What It Means To Operate Lean

Skystra Cloud
3 min readMay 4, 2021

Disclosure : I am the founder of Skystra.com. Everything detailed here happens, exactly as described. The only edits are to names or places, protecting the privacy of those involved.

For many years, and even today, our company operates on a lean model. What does operating lean mean?

There are a lot of definitions. Some believe that operating lean means like a startup, with the good and bad that kind of company culture engenders. The startup culture is all about getting things done, lack of process combined with quick decision making.

Others believe it’s more akin to bootstrapping. You have the resources you have, and you’ll just have to figure it out with what you have.

And some go to an even more extreme belief. If someone cannot justify all 40 hours+ of their work week, they will be removed from the company.

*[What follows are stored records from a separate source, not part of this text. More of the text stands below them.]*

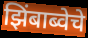
झिंबाब्वेचेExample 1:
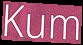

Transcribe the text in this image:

Kum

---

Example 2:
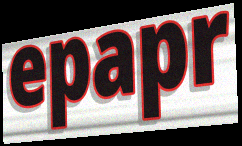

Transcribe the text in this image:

epapr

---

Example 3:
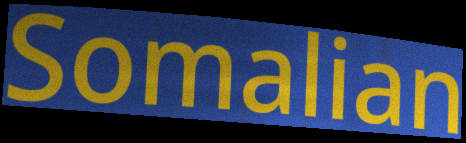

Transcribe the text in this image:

Somalian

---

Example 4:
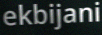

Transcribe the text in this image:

ekbijani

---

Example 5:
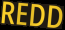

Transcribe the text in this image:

REDDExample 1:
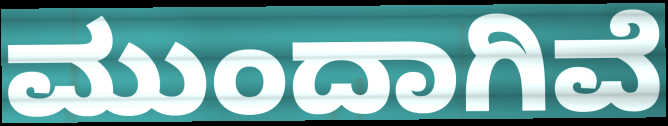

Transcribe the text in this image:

ಮುಂದಾಗಿವೆ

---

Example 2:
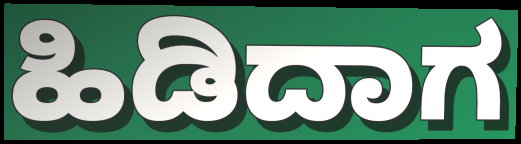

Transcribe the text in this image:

ಹಿಡಿದಾಗ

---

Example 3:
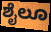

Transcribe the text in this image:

ಶೈಲೂ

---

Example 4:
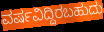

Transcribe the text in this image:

ವರ್ಷವಿದ್ದಿರಬಹುದು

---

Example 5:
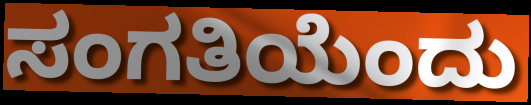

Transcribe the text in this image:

ಸಂಗತಿಯೆಂದುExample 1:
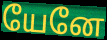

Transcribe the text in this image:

யேனே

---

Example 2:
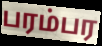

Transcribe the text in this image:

பரம்பர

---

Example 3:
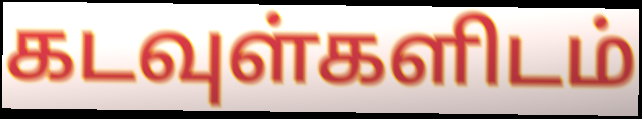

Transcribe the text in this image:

கடவுள்களிடம்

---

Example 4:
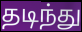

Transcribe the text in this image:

தடிந்து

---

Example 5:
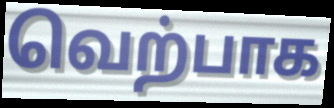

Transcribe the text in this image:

வெற்பாக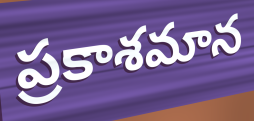
ప్రకాశమానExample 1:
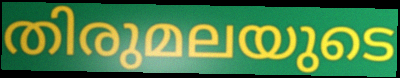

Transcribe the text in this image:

തിരുമലയുടെ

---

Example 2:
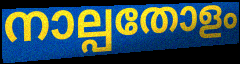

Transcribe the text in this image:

നാല്പതോളം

Our belief on what operating lean means is right in the middle, with some flexibility. Bootstrapping doesn’t mean doing everything on a shoestring budget. For us, it means learn to be creative in how you approach problems. If you can get something done without needing additional resources, that means some other project which does need those resources does not need to face internal competition to determine what gets done.

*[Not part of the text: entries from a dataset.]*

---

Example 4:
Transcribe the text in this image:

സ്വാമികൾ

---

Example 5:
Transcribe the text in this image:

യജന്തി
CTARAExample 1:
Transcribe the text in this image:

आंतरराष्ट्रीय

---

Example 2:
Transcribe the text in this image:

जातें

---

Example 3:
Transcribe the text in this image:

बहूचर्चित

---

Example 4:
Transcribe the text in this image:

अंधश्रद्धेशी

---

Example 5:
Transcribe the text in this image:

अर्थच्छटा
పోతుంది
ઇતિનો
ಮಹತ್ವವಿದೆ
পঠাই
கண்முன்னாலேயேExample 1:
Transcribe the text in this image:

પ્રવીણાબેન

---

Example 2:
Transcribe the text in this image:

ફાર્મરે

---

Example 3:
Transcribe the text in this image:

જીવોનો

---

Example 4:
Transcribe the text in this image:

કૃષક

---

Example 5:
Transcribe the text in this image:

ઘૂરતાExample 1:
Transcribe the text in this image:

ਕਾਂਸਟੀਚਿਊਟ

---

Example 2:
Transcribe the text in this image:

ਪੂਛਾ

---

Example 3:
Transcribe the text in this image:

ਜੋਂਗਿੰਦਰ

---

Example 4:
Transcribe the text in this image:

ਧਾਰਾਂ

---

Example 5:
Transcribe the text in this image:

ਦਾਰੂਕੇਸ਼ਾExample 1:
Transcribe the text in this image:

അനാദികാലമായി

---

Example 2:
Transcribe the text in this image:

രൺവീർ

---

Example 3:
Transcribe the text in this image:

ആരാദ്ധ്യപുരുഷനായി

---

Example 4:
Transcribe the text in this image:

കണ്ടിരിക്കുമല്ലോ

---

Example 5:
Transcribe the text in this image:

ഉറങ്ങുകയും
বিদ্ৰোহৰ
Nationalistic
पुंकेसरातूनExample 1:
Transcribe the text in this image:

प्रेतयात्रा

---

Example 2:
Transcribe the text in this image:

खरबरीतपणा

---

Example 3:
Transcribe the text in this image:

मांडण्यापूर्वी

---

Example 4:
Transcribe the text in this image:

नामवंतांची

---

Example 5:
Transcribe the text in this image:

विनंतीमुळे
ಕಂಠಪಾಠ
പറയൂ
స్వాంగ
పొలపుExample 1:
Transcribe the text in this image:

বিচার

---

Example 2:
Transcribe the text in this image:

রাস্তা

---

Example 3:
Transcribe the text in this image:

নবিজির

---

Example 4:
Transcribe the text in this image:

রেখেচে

This allows for a lot more flexible decision making. When you look at your company’s project board, and virtually every project is fighting for the same resources, you will almost always fall into decision paralysis. Everyone will want their project to move forward. Sure, you can have your leadership team make all the decisions, but then you’re not going to scale properly and no longer get others involved with the decision making process This type of paralysis can handicap your future growth and scale.

We approach things along similar lines, with the knowledge that not every project will be a success if you bootstrap everything. There are just certain limits that can’t be powered through. As a business, you need to make a decision. Either the project must fail, be delayed, or additional resources added to ensure its success.

And that’s where the hybrid model works so well. It encourages everyone to do everything they can, to learn different skills and ways to do things. However, it also provides a safety net, especially for critical projects. If a project is deemed business critical, it will gain access to a pool of resources as needed. These resources, be they budget, people, or software and tools, aren’t dedicated to any one project and sit as a safety net to ensure proper business operations in the project department.

This also means you can’t have a ton of business critical projects. Budgets and resources are finite.

This is why the entire company is involved in nominating which projects are absolutely business critical, and the rest are not. This system works well because you get input from everyone, from every team in the business, and in return, the entire business gets to see what is going on, to understand the context, and make informed decisions on what goes forward, and at what pace.

By sitting right in the middle between a startup culture with no process, and at the other end, where everyone is judged on metrics and nothing more, our team is able to deliver really solid results, within a reasonable budget and timeframe. And as a bonus, we all learn different ways to do something, gaining that experience and applying it to future projects.